### Source information ###

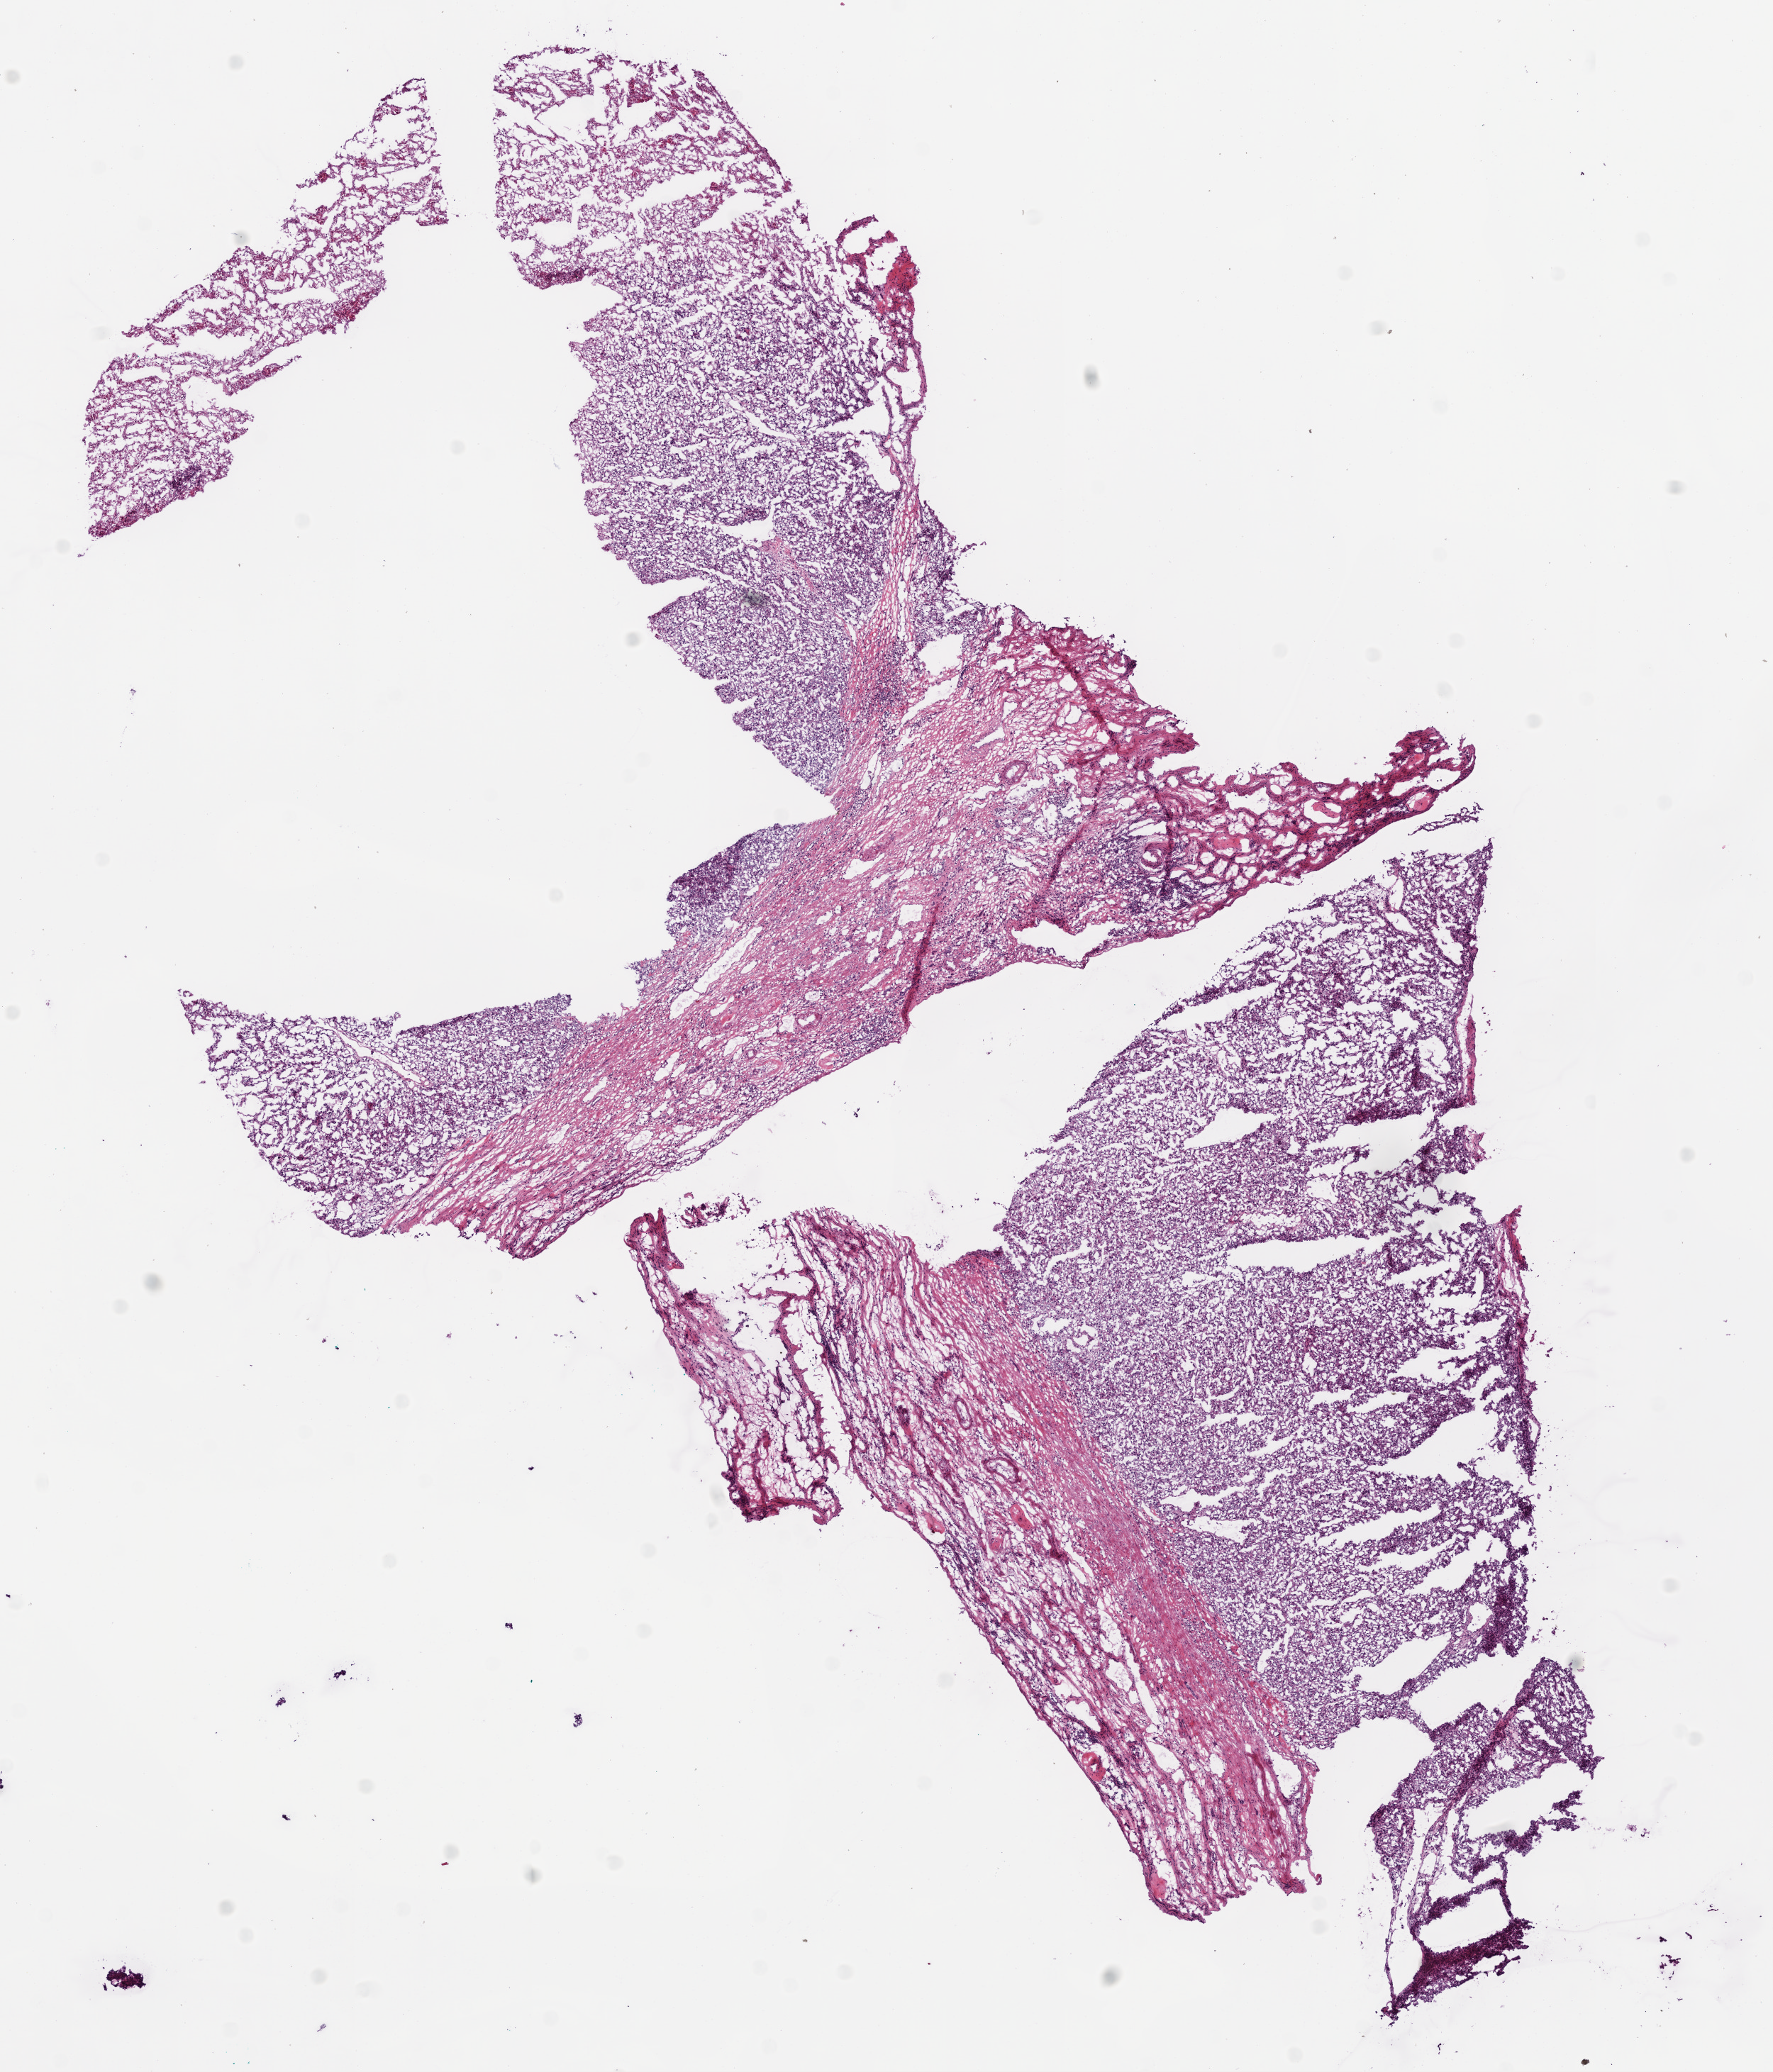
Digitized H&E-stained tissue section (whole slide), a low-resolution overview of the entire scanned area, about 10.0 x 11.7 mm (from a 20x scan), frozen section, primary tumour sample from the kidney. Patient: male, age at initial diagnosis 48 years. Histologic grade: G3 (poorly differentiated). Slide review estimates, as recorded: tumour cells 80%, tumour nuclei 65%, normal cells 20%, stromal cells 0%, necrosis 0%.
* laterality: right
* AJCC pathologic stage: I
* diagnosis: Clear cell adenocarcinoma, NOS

###
### Source information ###

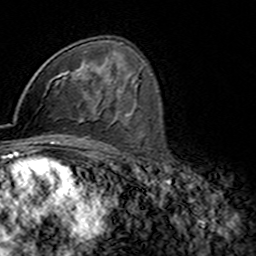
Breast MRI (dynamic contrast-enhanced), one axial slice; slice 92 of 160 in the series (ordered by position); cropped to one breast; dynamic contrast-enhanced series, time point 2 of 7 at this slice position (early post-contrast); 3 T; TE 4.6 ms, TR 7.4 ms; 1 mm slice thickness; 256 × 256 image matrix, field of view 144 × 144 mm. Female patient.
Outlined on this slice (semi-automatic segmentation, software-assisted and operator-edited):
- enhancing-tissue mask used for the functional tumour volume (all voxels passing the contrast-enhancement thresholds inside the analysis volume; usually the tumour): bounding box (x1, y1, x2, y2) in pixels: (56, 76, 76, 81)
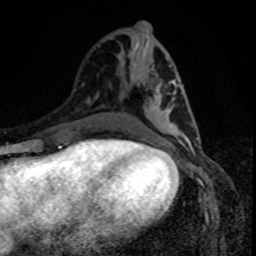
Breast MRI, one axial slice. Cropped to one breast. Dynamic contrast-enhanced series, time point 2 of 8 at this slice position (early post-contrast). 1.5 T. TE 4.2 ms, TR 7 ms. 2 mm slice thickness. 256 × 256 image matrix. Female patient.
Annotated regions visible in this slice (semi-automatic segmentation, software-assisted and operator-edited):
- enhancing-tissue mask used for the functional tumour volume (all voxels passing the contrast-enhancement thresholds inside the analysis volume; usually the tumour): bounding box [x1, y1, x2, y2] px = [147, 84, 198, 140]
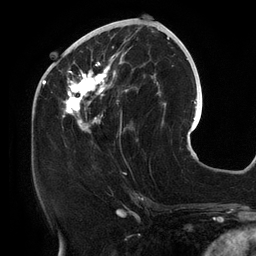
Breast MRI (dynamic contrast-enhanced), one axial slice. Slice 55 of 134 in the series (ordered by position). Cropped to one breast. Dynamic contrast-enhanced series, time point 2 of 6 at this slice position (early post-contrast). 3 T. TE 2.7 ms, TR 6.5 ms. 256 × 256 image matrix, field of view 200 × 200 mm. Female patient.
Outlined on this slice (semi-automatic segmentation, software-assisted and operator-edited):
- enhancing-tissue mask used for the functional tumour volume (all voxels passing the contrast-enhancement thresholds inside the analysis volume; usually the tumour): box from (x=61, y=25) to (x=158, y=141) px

###

From the entries above, give again exactly the lines running from the line with "pathologic stage: I" to the line with "cell adenocarcinoma, NOS"; include both of those lines.

◆ **Solution for this exercise**
* AJCC pathologic stage: I
* diagnosis: Clear cell adenocarcinoma, NOS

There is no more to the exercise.